Date2006-03-25 04:48
FromIain Duncan
SubjectRe: ChucK?? (was Re: [Csnd] The future of computer music? (was Re: [Csnd] The future of winsound))
> I'd be interested to hear more about the PD/Csound shootout.

Crap, it was quite a while a go, so I can't remember the details. I
think we were checking out how many oscillators we could do in real time
under various set ups for live use. I do vividly remember thought that
we were surprised at how much faster csound was for our test, and ( at
the time ) how much faster Istvan's 4.23 ran on linux than on windows.

It would be interesting to compare again with csound5 compiled and
optimized for this chip ( AMD64 ) but unfortunately free time is the one
thing I don't have right now and what little I have I'd like to use for
the api examples and modules.

Iain

Date2006-03-25 10:04
FromIain Duncan
SubjectRe: ChucK?? (was Re: [Csnd] The future of computer music? (was Re: [Csnd] The future of winsound))
> PD vs. Csound? isn't it kinda weird since Csound is a synth and PD a
> control environnement? on what basis can they be compared? i actually
> use both, but for very different things. i mean sure, it's gonna be
> harder to get good synthesis out of PD, but it wasn't designed with that
> in mind so isn't it kinda useless to compare it to Csound?
> 
> i say use the tools that suit your work and let others do the same,
> screw the app war.

That was the point, to find out for us which tool fit the job at hand,
the job having various features that favoured one or the other. It was
done for our own purposes, not to tell the world about csound vs PD.

Iain

Date2006-03-25 16:31
FromMichal Seta
SubjectRe: ChucK?? (was Re: [Csnd] The future of computer music? (was Re: [Csnd] The future of winsound))
Atte André Jensen  writes:

> Michal Sata got 100 chuck-sines (AMD AthlonXP 1.2G) and 505 sines in
> pd (same system).

I guess I could try csound, too, I've installed it again a few weeks
ago (after a nearly 4 year break).

Do you have your orc/sco handy for the test?

./MiS

Date2006-03-25 17:48
FromMartin Peach
SubjectRe: ChucK?? (was Re: [Csnd] The future of computer music? (was Re: [Csnd] The future of winsound))

● Provided information
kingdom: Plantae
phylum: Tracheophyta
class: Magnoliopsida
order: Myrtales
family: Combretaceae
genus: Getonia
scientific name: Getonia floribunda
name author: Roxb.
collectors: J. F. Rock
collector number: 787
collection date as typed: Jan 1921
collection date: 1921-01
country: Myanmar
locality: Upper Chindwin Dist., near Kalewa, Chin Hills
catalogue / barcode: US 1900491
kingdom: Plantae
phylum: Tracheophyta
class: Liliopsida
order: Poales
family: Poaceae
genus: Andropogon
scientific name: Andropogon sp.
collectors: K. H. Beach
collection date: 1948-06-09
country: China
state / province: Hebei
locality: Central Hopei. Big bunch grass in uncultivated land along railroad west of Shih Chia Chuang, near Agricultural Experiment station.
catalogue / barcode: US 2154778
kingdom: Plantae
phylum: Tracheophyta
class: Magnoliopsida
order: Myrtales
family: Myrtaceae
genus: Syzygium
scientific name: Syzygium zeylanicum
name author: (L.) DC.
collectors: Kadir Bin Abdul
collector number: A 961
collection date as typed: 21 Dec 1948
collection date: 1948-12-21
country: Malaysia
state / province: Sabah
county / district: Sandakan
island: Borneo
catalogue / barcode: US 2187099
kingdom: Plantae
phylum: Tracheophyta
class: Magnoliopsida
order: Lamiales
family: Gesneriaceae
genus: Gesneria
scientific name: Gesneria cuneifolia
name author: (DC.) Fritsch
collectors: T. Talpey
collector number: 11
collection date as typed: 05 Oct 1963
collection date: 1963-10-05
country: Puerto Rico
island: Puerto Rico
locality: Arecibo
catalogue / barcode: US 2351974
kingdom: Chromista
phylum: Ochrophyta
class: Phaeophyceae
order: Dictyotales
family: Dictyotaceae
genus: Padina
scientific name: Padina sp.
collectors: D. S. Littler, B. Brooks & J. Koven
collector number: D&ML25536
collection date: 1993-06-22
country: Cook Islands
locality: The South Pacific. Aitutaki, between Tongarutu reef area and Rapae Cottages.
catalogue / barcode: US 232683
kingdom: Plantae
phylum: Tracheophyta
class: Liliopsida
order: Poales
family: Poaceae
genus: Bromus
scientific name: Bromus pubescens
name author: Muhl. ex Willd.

● Activity
Rewrite the thread, everything from "Date2006-03-25 10:04" down to "the app war.", putting "tool debate" in place of "app war".

● Reply
Date2006-03-25 10:04
FromIain Duncan
SubjectRe: ChucK?? (was Re: [Csnd] The future of computer music? (was Re: [Csnd] The future of winsound))
> PD vs. Csound? isn't it kinda weird since Csound is a synth and PD a
> control environnement? on what basis can they be compared? i actually
> use both, but for very different things. i mean sure, it's gonna be
> harder to get good synthesis out of PD, but it wasn't designed with that
> in mind so isn't it kinda useless to compare it to Csound?
> 
> i say use the tools that suit your work and let others do the same,
> screw the tool debate.